• [PROBLEM TO WORK ON]: Word for word, repeat the data that follows. Do not include the pictures.

• [RECORDS SHOWN]:

=== Section Start ===

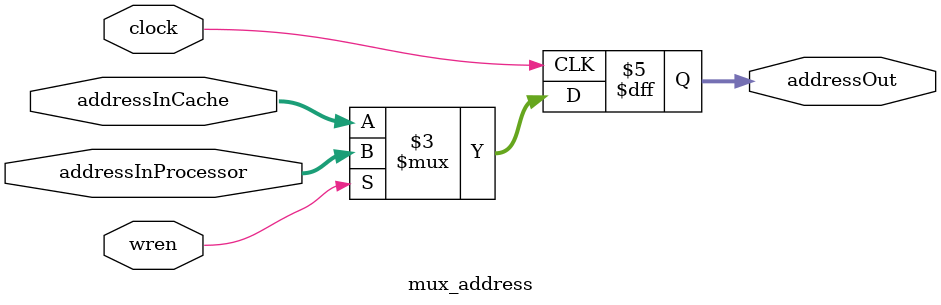
<source format=v>
module mux_address(clock, addressInCache, addressInProcessor, wren, addressOut);
	input wire clock;
	input wire wren;
	input wire [4:0] addressInCache;
	input wire [4:0] addressInProcessor;
	
	output reg [4:0] addressOut;

	always @(posedge clock) begin
		if(wren) begin
			addressOut <= addressInProcessor;
		end else begin 
			addressOut <= addressInCache;
		end
	end

endmodule

</source>
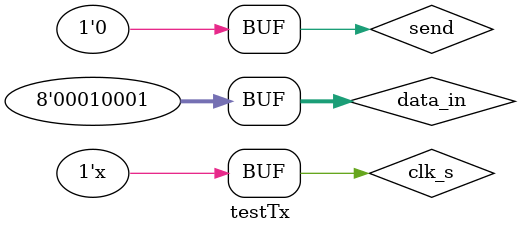
<source format=v>
`timescale 1ns / 1ps

module testTx;

	// Inputs
	reg clk_s;
	reg send;
	reg [7:0] data_in;
	// Outputs
	wire busy;
	wire tx;
	wire led_tx;

	// Instantiate the Unit Under Test (UUT)
	tx transmitter (
		.clk_s(clk_s),
		.send(send), 
		.busy(busy), 
		.data_in(data_in), 
		.tx(tx),
		.led_tx(led_tx)
	);


	always begin
	  #5208 clk_s <= ~clk_s;
	end
	
	initial begin
		// Initialize Inputs
		clk_s 	= 0;
		send 		= 0;
		data_in 	= 0;

		// Wait 100 ns for global reset to finish
		#10000;
      send = 1;
		// Add stimulus here
		
		data_in=8'b10101010;
		#20000
		send =0;
		
		
		#150000
		send =1;
		#10000
		data_in=8'b00010001;
		#20000
		send = 0;
	end
      
endmodule


</source>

=== Section End ===

• [WRITTEN RESPONSE]:
<source format=v>
module mux_address(clock, addressInCache, addressInProcessor, wren, addressOut);
	input wire clock;
	input wire wren;
	input wire [4:0] addressInCache;
	input wire [4:0] addressInProcessor;
	
	output reg [4:0] addressOut;

	always @(posedge clock) begin
		if(wren) begin
			addressOut <= addressInProcessor;
		end else begin 
			addressOut <= addressInCache;
		end
	end

endmodule

</source>
<source format=v>
`timescale 1ns / 1ps

module testTx;

	// Inputs
	reg clk_s;
	reg send;
	reg [7:0] data_in;
	// Outputs
	wire busy;
	wire tx;
	wire led_tx;

	// Instantiate the Unit Under Test (UUT)
	tx transmitter (
		.clk_s(clk_s),
		.send(send), 
		.busy(busy), 
		.data_in(data_in), 
		.tx(tx),
		.led_tx(led_tx)
	);


	always begin
	  #5208 clk_s <= ~clk_s;
	end
	
	initial begin
		// Initialize Inputs
		clk_s 	= 0;
		send 		= 0;
		data_in 	= 0;

		// Wait 100 ns for global reset to finish
		#10000;
      send = 1;
		// Add stimulus here
		
		data_in=8'b10101010;
		#20000
		send =0;
		
		
		#150000
		send =1;
		#10000
		data_in=8'b00010001;
		#20000
		send = 0;
	end
      
endmodule


</source>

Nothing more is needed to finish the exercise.